To use this feature, an Excluded File RDO has to be created for each individual file that you want to exclude. This can be accomplished by identifying the documents in the system that you no longer want to be ingested and use the
Trace Add To Excluded Files mass operation to add them as Excluded Files. Once added as
Excluded Files, copies of that file (Trace Document Hash) will no longer be ingested after being extracted from a Native file.
Excluded File RDOs are identified by their Trace Document Hash and have a field for the File itself.
Once added as an
Excluded File, copies of that file (same Trace Document Hash) will no longer be ingested after being extracted from a Native file. When an Excluded File is not ingested, the
Trace Excluded Files multiple object Document field on the parent document (Native) is linked to the Excluded File RDO, letting the user know that an extracted file was not ingested because it was on the Excluded File list.
Only extracted documents (Trace is Extracted = YES) can be used for excluding files from ingestion. However, selecting a native file will still let you perform the mass operation without excluding it.
Excluded File RDO cannot be created from this tab. All Excluded Files have to be created from the Documents tab via the Trace Add To Excluded Files mass operation.
There is a 10,000 file limit to the Excluded Files list. Trying to exceed this limit using the
Trace Add To Excluded Files mass operation will result in an error. If you wish to increase this size limit, please contact support at email@example.com.
Trace Add To Excluded Files mass operation can be used to select all the Extracted documents that a user wants to exclude from future ingestion. It works on documents and can be selected in the Documents tab.
Once the mass operation has completed successfully:
- The newly Excluded Files will appear in the Excluded Files list within the Excluded Files tab.

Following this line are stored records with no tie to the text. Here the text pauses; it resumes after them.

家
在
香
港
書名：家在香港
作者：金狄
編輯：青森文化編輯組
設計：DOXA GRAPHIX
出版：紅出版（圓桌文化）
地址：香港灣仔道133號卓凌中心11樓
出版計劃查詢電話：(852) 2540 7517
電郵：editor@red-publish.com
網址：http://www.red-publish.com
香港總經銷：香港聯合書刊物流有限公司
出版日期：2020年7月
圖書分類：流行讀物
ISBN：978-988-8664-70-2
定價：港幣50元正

- The documents included in the mass operation and any document in the workspace that has the same Trace Document Hash as a selected document will have the
Trace Is Excluded Filefield marked as
Yes, making it easy to queue up these documents for disposal.
Native files that are selected for the
Trace Add to Excluded Files mass operation will NOT be added as
Excluded Files, since the action only includes on Extracted Files.

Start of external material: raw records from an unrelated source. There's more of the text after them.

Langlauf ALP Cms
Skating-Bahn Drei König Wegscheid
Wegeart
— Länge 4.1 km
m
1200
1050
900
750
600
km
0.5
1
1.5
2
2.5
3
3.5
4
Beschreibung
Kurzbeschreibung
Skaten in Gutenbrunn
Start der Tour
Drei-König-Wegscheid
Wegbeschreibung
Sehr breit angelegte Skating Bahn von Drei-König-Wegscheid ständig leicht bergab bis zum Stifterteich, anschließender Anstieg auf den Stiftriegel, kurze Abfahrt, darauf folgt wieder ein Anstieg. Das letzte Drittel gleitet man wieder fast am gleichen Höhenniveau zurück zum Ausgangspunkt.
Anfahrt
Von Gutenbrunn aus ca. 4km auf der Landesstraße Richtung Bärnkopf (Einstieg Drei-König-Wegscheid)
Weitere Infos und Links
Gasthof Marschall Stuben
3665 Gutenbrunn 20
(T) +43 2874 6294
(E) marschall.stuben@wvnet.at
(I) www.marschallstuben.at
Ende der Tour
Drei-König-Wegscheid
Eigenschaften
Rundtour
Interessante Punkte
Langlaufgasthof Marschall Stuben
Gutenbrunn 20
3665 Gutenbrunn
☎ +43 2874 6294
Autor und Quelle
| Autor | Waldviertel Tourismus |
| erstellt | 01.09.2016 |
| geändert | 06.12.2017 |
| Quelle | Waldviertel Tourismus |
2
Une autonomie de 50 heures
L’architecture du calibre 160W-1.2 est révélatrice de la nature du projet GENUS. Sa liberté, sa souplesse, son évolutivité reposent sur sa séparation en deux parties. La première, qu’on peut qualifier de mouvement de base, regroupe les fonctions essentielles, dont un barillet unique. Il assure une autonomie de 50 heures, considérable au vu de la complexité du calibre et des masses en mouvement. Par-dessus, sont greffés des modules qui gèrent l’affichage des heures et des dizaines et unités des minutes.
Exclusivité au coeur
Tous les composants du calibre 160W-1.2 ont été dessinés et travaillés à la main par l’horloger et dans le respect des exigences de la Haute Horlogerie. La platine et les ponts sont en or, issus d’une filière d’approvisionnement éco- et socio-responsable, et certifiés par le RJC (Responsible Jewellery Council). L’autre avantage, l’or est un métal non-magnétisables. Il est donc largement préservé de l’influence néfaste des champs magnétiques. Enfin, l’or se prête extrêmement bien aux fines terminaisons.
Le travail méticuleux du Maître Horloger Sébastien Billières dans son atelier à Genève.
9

Deleting an Excluded File only removes the RDO which will allow a user to ingest that document again in future ingestion, but all the documents in the workspace that had their Trace Is Excluded File field marked as True when it was first created because it matched its hash value, will still be marked as True.

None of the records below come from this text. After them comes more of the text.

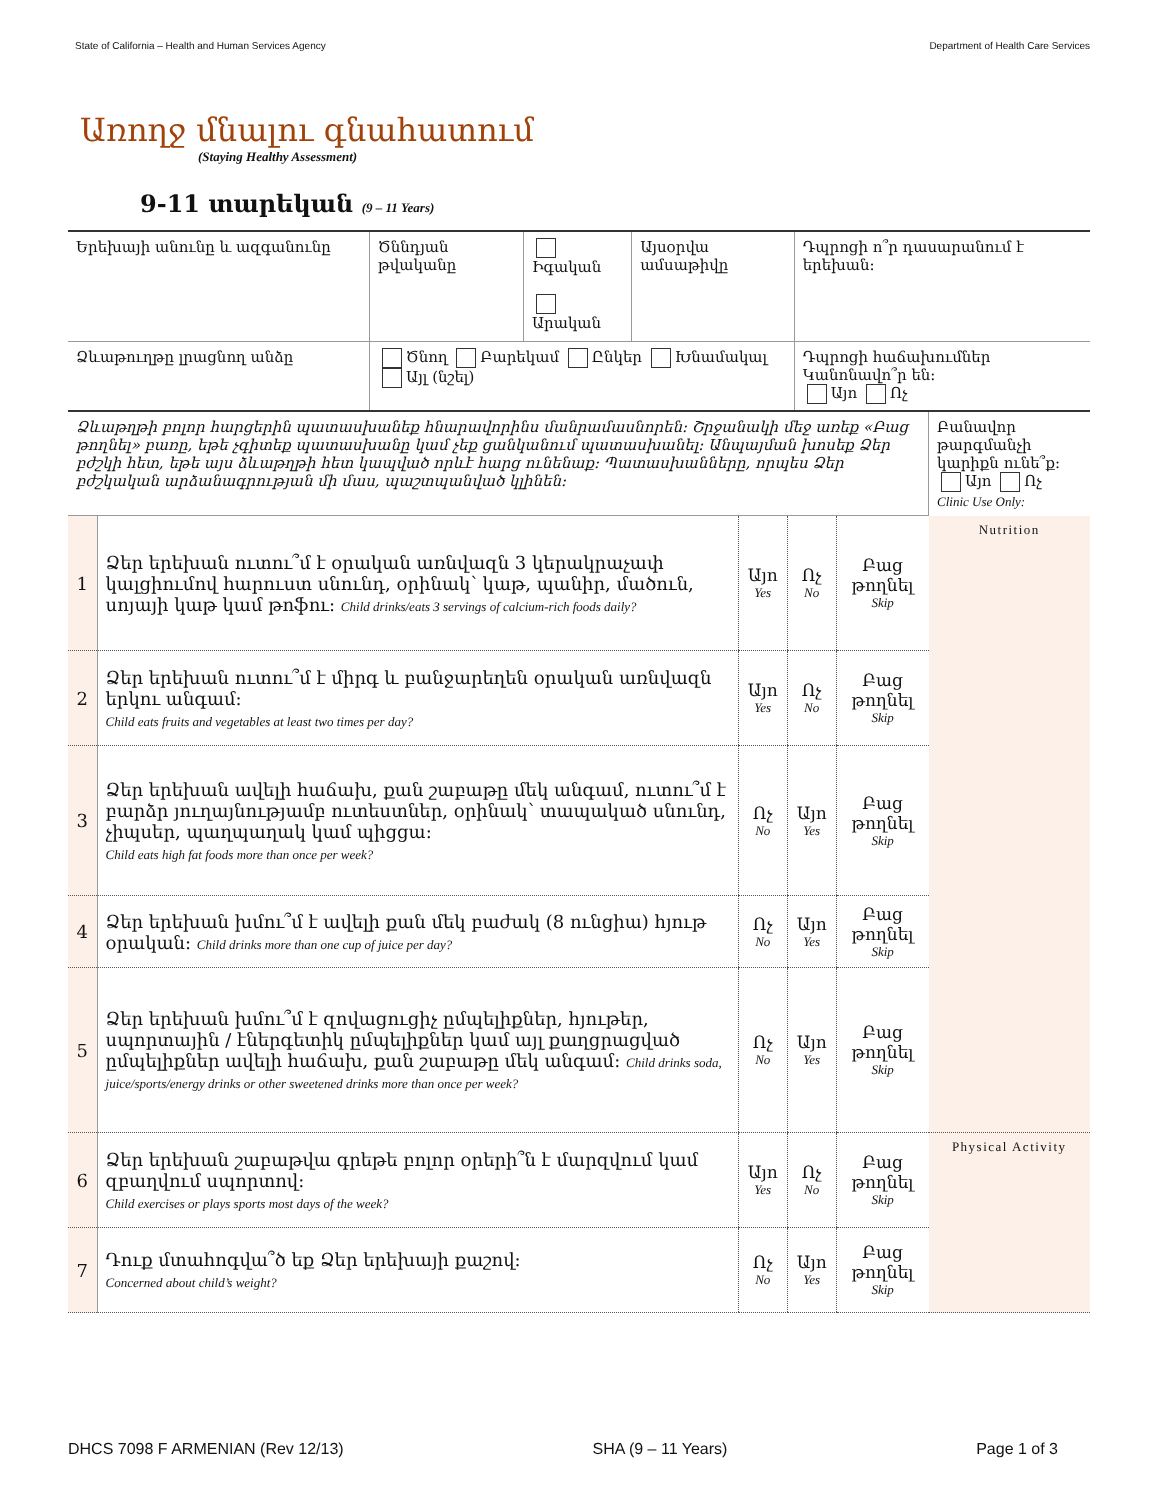State of California – Health and Human Services Agency Department of Health Care Services
Առողջ մնալու գնահատում
(Staying Healthy Assessment)
9-11 տարեկան (9 – 11 Years)
| Երեխայի անունը և ազգանունը | Ծննդյան թվականը | Իգական Արական | Այսօրվա ամսաթիվը | Դպրոցի ո՞ր դասարանում է երեխան: |
| Ձևաթուղթը լրացնող անձը | Ծնող Բարեկամ Ընկեր Խնամակալ Այլ (նշել) | | | Դպրոցի հաճախումներ Կանոնավո՞ր են: Այո Ոչ |
| Ձևաթղթի բոլոր հարցերին պատասխանեք հնարավորինս մանրամասնորեն: Շրջանակի մեջ առեք «Բաց թողնել» բառը, եթե չգիտեք պատասխանը կամ չեք ցանկանում պատասխանել: Անպայման խոսեք Ձեր բժշկի հետ, եթե այս ձևաթղթի հետ կապված որևէ հարց ունենաք: Պատասխանները, որպես Ձեր բժշկական արձանագրության մի մաս, պաշտպանված կլինեն: | | | | | Բանավոր թարգմանչի կարիքն ունե՞ք: Այո Ոչ Clinic Use Only: |
| 1 | Ձեր երեխան ուտու՞մ է օրական առնվազն 3 կերակրաչափ կալցիումով հարուստ սնունդ, օրինակ՝ կաթ, պանիր, մածուն, սոյայի կաթ կամ թոֆու: Child drinks/eats 3 servings of calcium-rich foods daily? | Այո Yes | Ոչ No | Բաց թողնել Skip | Nutrition |
| 2 | Ձեր երեխան ուտու՞մ է միրգ և բանջարեղեն օրական առնվազն երկու անգամ: Child eats fruits and vegetables at least two times per day? | Այո Yes | Ոչ No | Բաց թողնել Skip | |
| 3 | Ձեր երեխան ավելի հաճախ, քան շաբաթը մեկ անգամ, ուտու՞մ է բարձր յուղայնությամբ ուտեստներ, օրինակ՝ տապակած սնունդ, չիպսեր, պաղպաղակ կամ պիցցա: Child eats high fat foods more than once per week? | Ոչ No | Այո Yes | Բաց թողնել Skip | |
| 4 | Ձեր երեխան խմու՞մ է ավելի քան մեկ բաժակ (8 ունցիա) հյութ օրական: Child drinks more than one cup of juice per day? | Ոչ No | Այո Yes | Բաց թողնել Skip | |
| 5 | Ձեր երեխան խմու՞մ է զովացուցիչ ըմպելիքներ, հյութեր, սպորտային / էներգետիկ ըմպելիքներ կամ այլ քաղցրացված ըմպելիքներ ավելի հաճախ, քան շաբաթը մեկ անգամ: Child drinks soda, juice/sports/energy drinks or other sweetened drinks more than once per week? | Ոչ No | Այո Yes | Բաց թողնել Skip | |
| 6 | Ձեր երեխան շաբաթվա գրեթե բոլոր օրերի՞ն է մարզվում կամ զբաղվում սպորտով: Child exercises or plays sports most days of the week? | Այո Yes | Ոչ No | Բաց թողնել Skip | Physical Activity |
| 7 | Դուք մտահոգվա՞ծ եք Ձեր երեխայի քաշով: Concerned about child’s weight? | Ոչ No | Այո Yes | Բաց թողնել Skip | |
DHCS 7098 F ARMENIAN (Rev 12/13) SHA (9 – 11 Years) Page 1 of 3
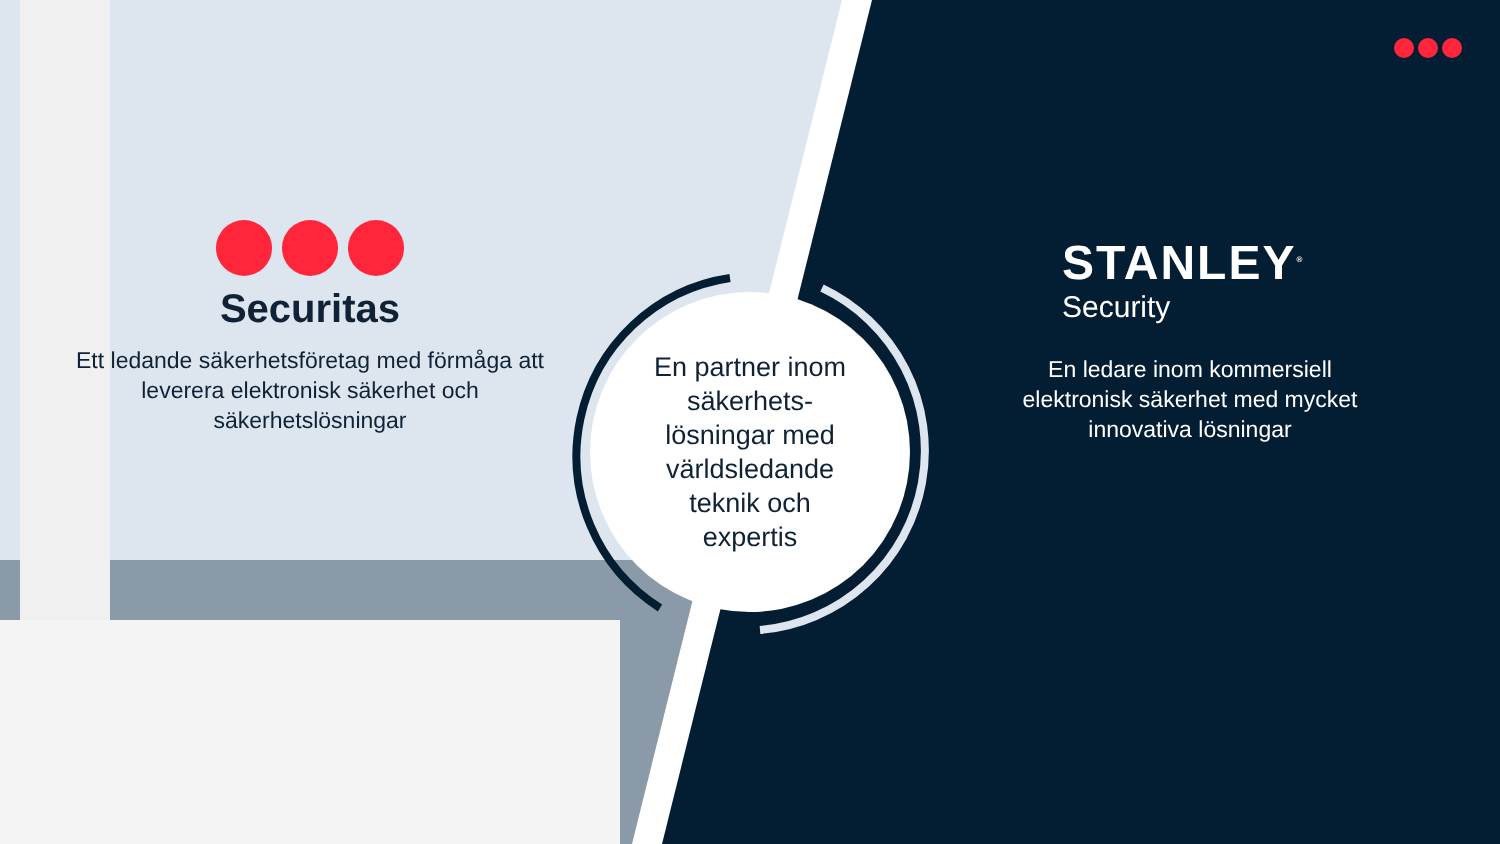Securitas
Ett ledande säkerhetsföretag med förmåga att leverera elektronisk säkerhet och säkerhetslösningar
En partner inom
säkerhets-
lösningar med
världsledande
teknik och
expertis
STANLEY<sup>®</sup>
Security
En ledare inom kommersiell elektronisk säkerhet med mycket innovativa lösningar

Filter your document list to only show Extracted Files using the
Trace Is Extracted field. Use the
Tally/Sum/Average mass operation to identify documents that have many copies within the workspace. Select the “Tally” option within the mass operation and then select the
Trace Document Hash field to tally on. Sort the table by Trace Document Hash’s that have the most copies in the workspace.
If you are attempting to run
Tally/Sum/Average on more than one million documents you may want to reduce the volume by using the
Sample function to increase performance.
Copy the Trace Document Hash values with many hits. Conduct a Document search to find documents with these hashes. Review the documents to ensure they should can be excluded from ingestion going forward. Use the
Trace Add to Excluded Files mass operation to add these files to the
Excluded File list.
When a document is added to the
Excluded Files list using the
Trace Add to Excluded Files, the document and any document in the workspace that have the same Trace Document Hash will get the
Trace Is Excluded File field marked as
Yes. These files will no longer be ingested into the workspace, but copies that already exist as Documents in the workspace won’t automatically be disposed of. To remove these files you will need to set up a new Workflow Rule with Data Disposal Action that removes files where
Trace Is Excluded File equals